Epigenetic alterations, particularly aberrant DNA methylation, one of the best-characterized epigenetic modifications, contribute to tumor initiation and progression.5,6 T-cadherin has been reported to encode T-cadherin, an adiponectin receptor discovered after adipoR1 and adipoR2.72 T-cadherin is thought to affect cellular function and behavior, largely through its signaling properties.26 T-cadherin reexpression in most cancer cell lines inhibits cell proliferation and invasiveness, increases susceptibility to apoptosis, and reduces tumor growth in vivo models.55,73,74 Therefore, T-cadherin can be considered as tumor suppressor and its inactivation could contribute to tumor progression and poor prognosis. Although only four studies evaluated the relationship between OS and T-cadherin hypermethylation in NSCLC, they showed very similar results.30,44,47,49 Based on this meta-analysis, we may consider that T-cadherin hypermethylation in NSCLC tends to indicate a poor prognosis. Inconsistent with this finding, it was also found, using the kmplot tool (http://kmplot.com/analysis/index.php?p=service&cancer=lung), that low T-cadherin mRNA expression also indicates a poor prognosis in NSCLC patients.

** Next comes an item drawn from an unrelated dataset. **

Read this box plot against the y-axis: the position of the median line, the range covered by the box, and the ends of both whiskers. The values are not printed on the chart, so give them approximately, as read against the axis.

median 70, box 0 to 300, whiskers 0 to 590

Consistent results were shown in sensitivity analyses, and no evidence of publication bias was found. This study has several potential limitations. First, the possibility of information and selection biases and unidentified confounders could not be completely excluded because all of the included studies were observational. Second, the searching strategy was restricted to articles published in English or Chinese; articles with potentially high-quality data that were published in other languages were not included because of anticipated difficulties in obtaining accurate medical translation. Hence, cautions should be taken when our findings are interpreted among the general population.

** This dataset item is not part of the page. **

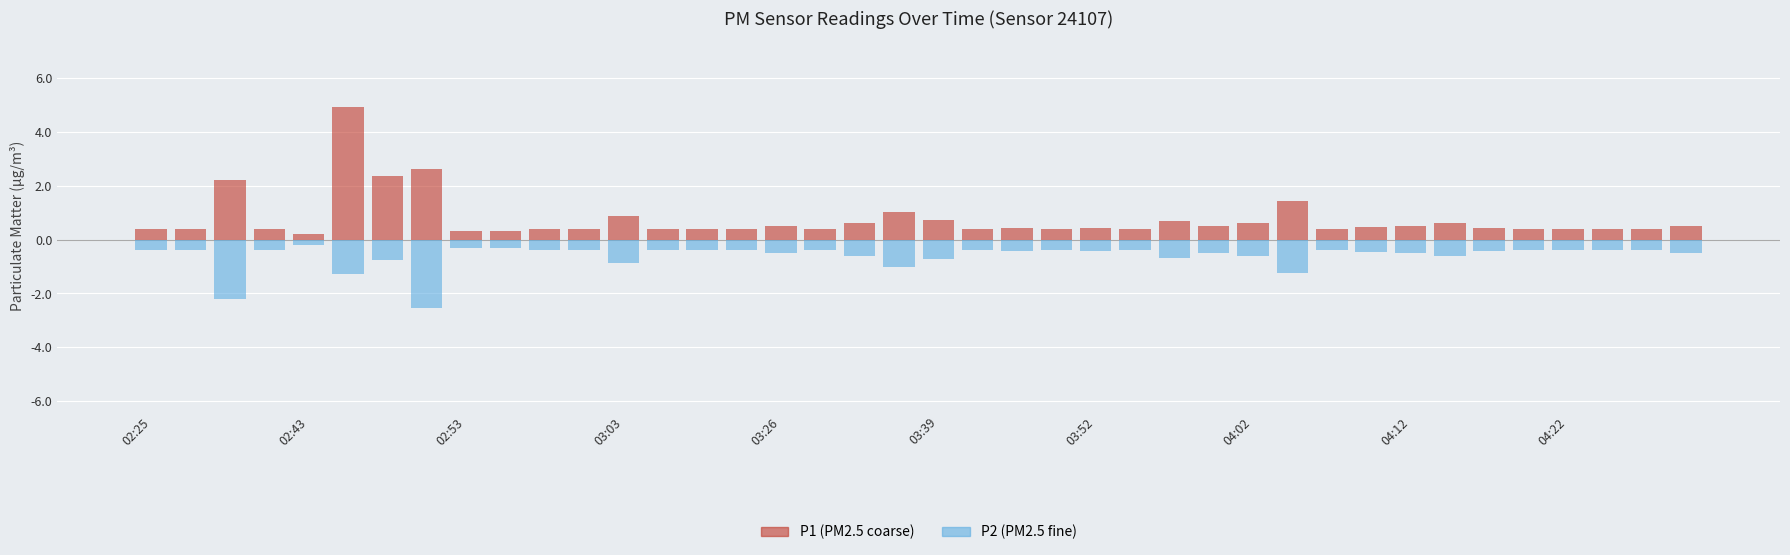

Reading right to left, extract all data points from this chart.

P1: 0.5	0.4	0.4	0.4	0.4	0.4	0.6	0.5	0.5	0.4	1.4	0.6	0.5	0.7	0.4	0.4	0.4	0.4	0.4	0.7	1.0	0.6	0.4	0.5	0.4	0.4	0.4	0.9	0.4	0.4	0.3	0.3	2.6	2.4	4.9	0.2	0.4	2.2	0.4	0.4
P2: -0.5	-0.4	-0.4	-0.4	-0.4	-0.4	-0.6	-0.5	-0.5	-0.4	-1.2	-0.6	-0.5	-0.7	-0.4	-0.4	-0.4	-0.4	-0.4	-0.7	-1.0	-0.6	-0.4	-0.5	-0.4	-0.4	-0.4	-0.9	-0.4	-0.4	-0.3	-0.3	-2.5	-0.8	-1.3	-0.2	-0.4	-2.2	-0.4	-0.4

In conclusion, our meta-analysis showed T-cadherin may play an important role in NSCLC initiation and progression. In addition, T-cadherin hypermethylation is associated with an increased risk and worse OS in NSCLC. Further large-scale studies, especially multicenter and well-matched cohort research, will provide more insight into the role of T-cadherin in the prognosis and clinical intervention for NSCLC patients.